One of the ways our bodies respond to external cold temperatures is by triggering a process call thermogenesis. This mechanism induces heat to keep us warm by instigating the burning of brown adipose tissue, and many anti-obesity researchers are investigating ways to artificially induce thermogenesis as a way to help people lose weight.
However, a side effect of increasing a person's energy expenditure is that it also triggers appetite mechanisms, so any effective anti-obesity treatment will need to also counter this process. Here, the researchers homed in on one of the more well-known metabolic effects of tobacco smoking, appetite suppression.

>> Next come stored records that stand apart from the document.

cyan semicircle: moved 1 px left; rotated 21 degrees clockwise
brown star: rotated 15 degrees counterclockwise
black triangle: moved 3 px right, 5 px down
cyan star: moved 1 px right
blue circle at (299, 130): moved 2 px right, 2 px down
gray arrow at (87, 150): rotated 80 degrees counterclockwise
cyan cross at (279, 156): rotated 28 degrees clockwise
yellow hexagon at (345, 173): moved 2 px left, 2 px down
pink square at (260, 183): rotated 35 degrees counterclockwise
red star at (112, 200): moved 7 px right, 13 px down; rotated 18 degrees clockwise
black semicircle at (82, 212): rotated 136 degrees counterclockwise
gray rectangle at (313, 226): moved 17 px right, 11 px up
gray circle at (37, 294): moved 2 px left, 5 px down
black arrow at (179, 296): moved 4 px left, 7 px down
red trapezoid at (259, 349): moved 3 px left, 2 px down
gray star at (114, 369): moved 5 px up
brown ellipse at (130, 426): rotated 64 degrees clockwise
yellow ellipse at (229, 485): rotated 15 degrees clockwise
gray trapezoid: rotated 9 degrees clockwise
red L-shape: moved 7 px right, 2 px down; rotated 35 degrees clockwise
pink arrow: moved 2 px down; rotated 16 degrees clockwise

To induce thermogenesis, the researchers utilized a high-potency small molecule called icilin. Previous research has established that this compound can effectively activate thermogenesis, and studies have shown it can protect mice from diet-induced obesity. In combination with icilin, another compound was investigated to suppress appetite. Dimethylphenylpiperazinium (DMPP) has been found to stimulate the same receptor that nicotine uses to suppress hunger.
In subsequent mouse experiments it was found that this novel combination of compounds worked synergistically to lower body weight, increase energy expenditure and improve glucose intolerance. The researchers call this strategy a "biochemical cigarette," offering certain desired metabolic benefits of tobacco smoking, without any of the negative cardio-vascular effects.

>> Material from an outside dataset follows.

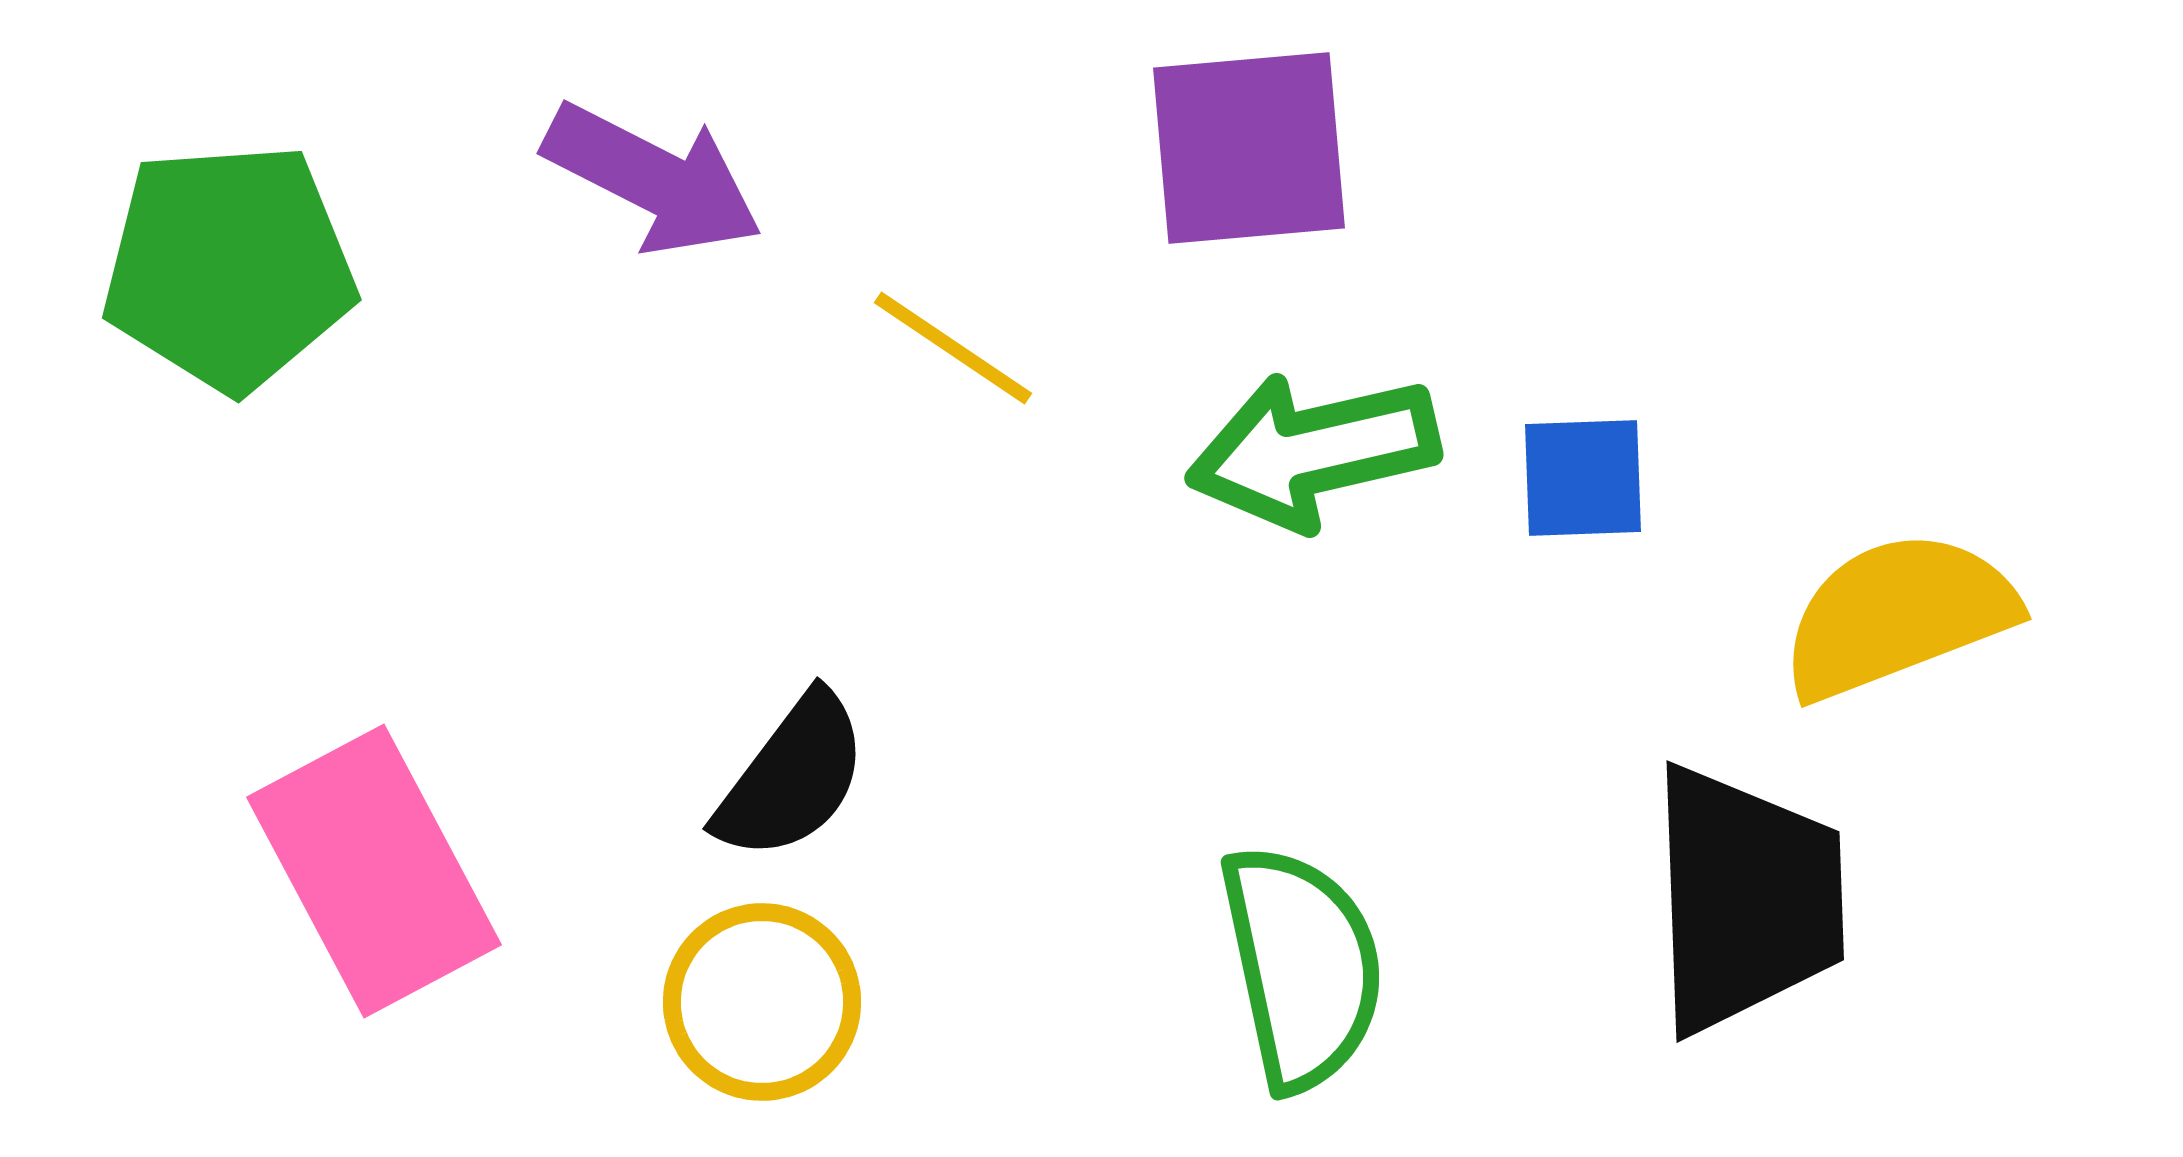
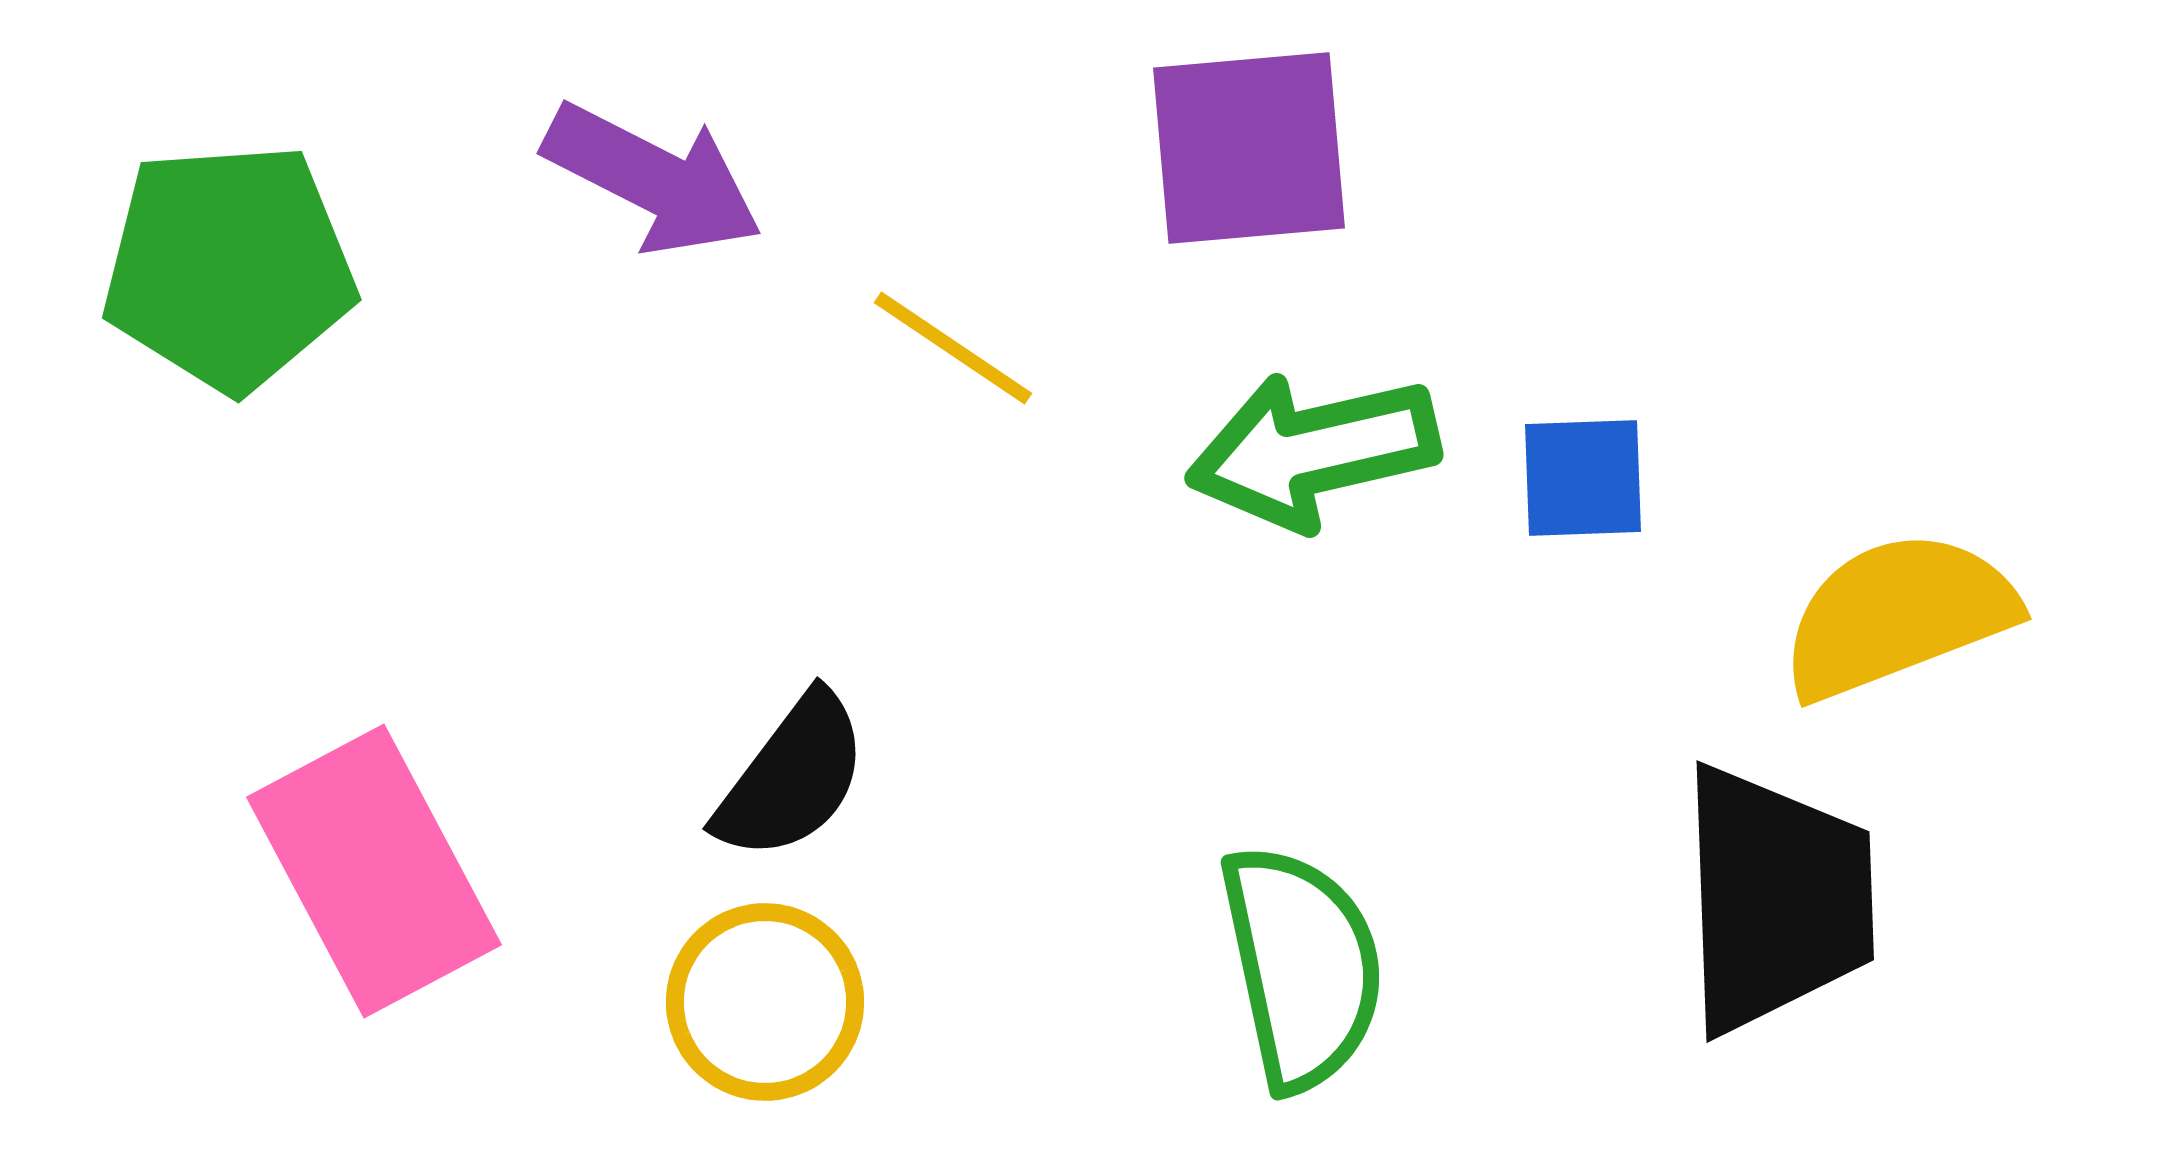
black trapezoid: moved 30 px right
yellow circle: moved 3 px right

As with many studies like this, it's difficult to predict how transferrable the effects are to human beings. The next stages of the research will be to investigate the safety and efficacy of the approach in humans, but this fascinating research offers new investigational pathways for anti-obesity treatments – adapting some of the more useful metabolic consequences of smoking tobacco into a treatment that may help in the battle against the current obesity epidemic.
The new research was published in the journal Nature Communications.